The truth of the matter is that many girls her age like boys; my daughter likes to swim. Swim Girl spends at least five days a week in the pool which amounts to about eight hours minimum each week (not including meets). She practices “up” with the older age groups and she more than holds her own. A couple weeks ago, she heard a couple girls talking about her in the locker room after practice. They were talking about how hard she works and how much she deserves the successes she has had. She has found a really great group of girls at her swim club, a group that supports her accomplishments.  At this past weekend’s meet, one of the 13 year old girls came up to her after her 50 free race and gave her a high five. This 13-year old then turned to me and said, “She had an amazing race!
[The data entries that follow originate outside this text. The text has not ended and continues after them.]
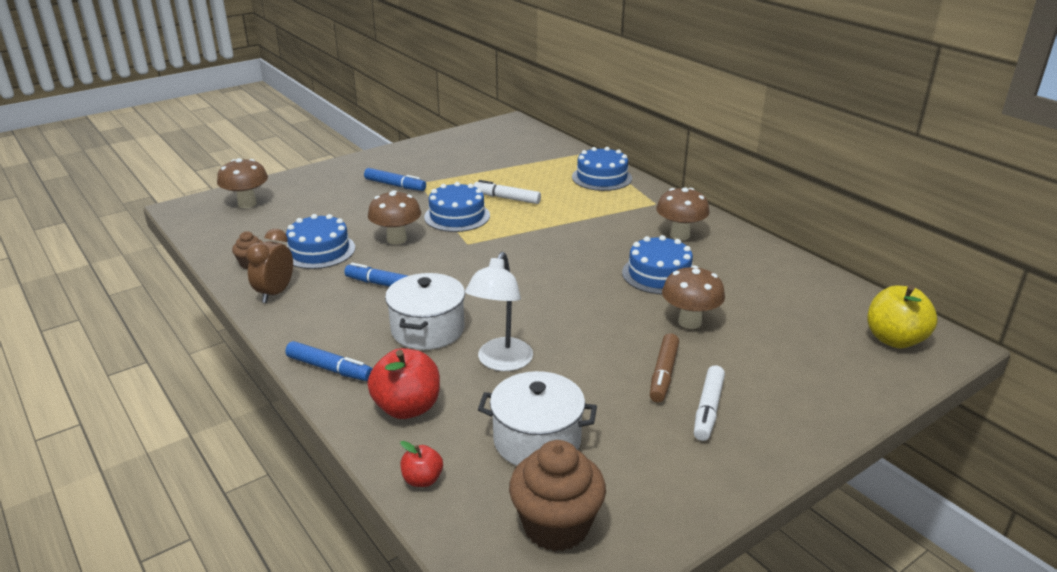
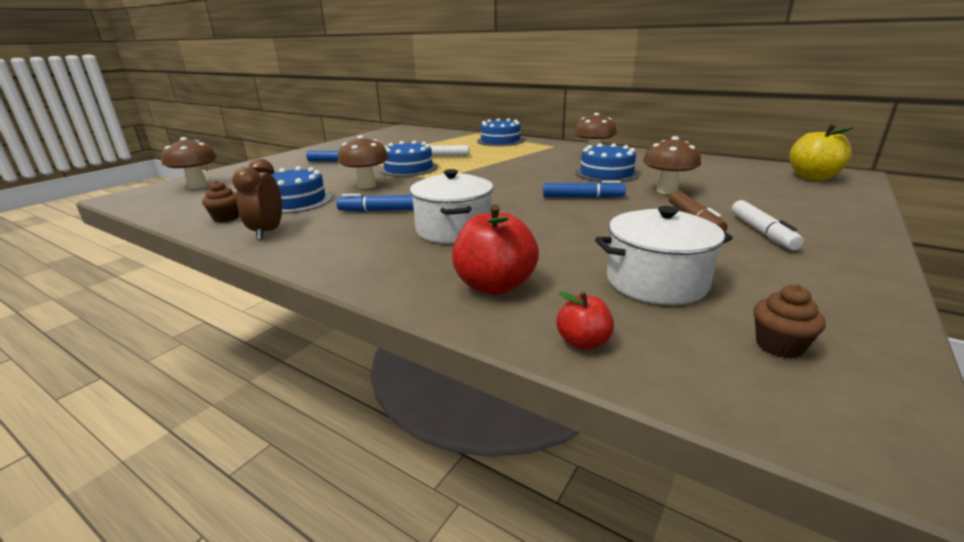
camera: 20 degrees left, 5 degrees down
(329, 368) = (376, 273): blue marker -> blue marker (582, 197)
(501, 362) = (549, 237): white lamp -> none
(556, 526) = (779, 346): brown cupcake -> brown cupcake, size x0.51

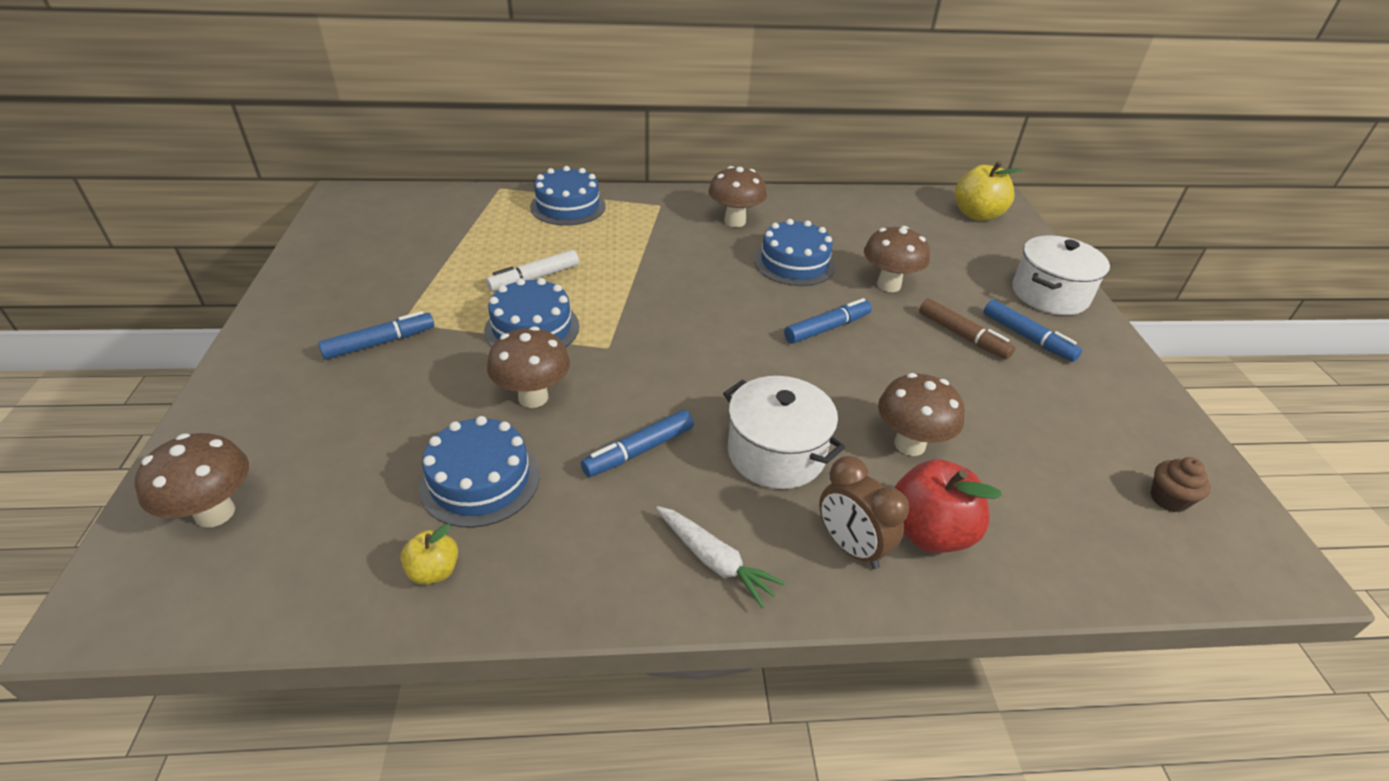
camera: 40 degrees left, 15 degrees up
(226, 218) = (434, 571): brown cupcake -> yellow apple
(268, 232) = (556, 570): brown clock -> brown clock (851, 547)
(341, 252) = (714, 560): none -> white carrot
(554, 249) = (909, 444): none -> brown mushroom
(583, 342) = (1070, 570): red apple -> none
(656, 282) = (1032, 456): white pot -> white pot (1049, 294)
(762, 232) = (1027, 337): white marker -> blue marker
She is only like two seconds off of my time and I’m 13! That was awesome!” I only wish she had more girls like that at school.

There are a few of them. One girl swims with her at her club and is quite good herself. The two times in recent weeks when Swim Girl has been attacked by the very jealous “You’re mean” girl, this friend has stuck up for her. They do exist; I have to keep telling myself that, because otherwise I would want to rip her out of school and just home-school her. I know you can’t protect your kid from nasty people. The truth is they exist and they’re everywhere. At some point, she’s going to have to learn how to deal with them; she actually did a pretty good job of it yesterday. I just wish she had a little more time to be a kid before her dad and I had to start having “insult class” with her at home, to teach her how to hold her own when girls are nasty. I wish I had a little more time before I had to be lying in bed at night thinking about how to insulate her from this crap.

While  many parents dread the day when their daughter moves on to middle school, I can’t wait. Diluting the nastiness is exactly what needs to happen; and I’m hoping that she will expand on the few good friends she has at school now and form a solid group that insulates her from all the drama. When  my daughter hears about someone else doing well with swimming, she congratulates them and she truly means it. She shakes hands with the girls who beat her at swim meets and the ones she beats too. I have raised a good little athlete, but I have also raised a good sport. Shame on the parents who haven’t.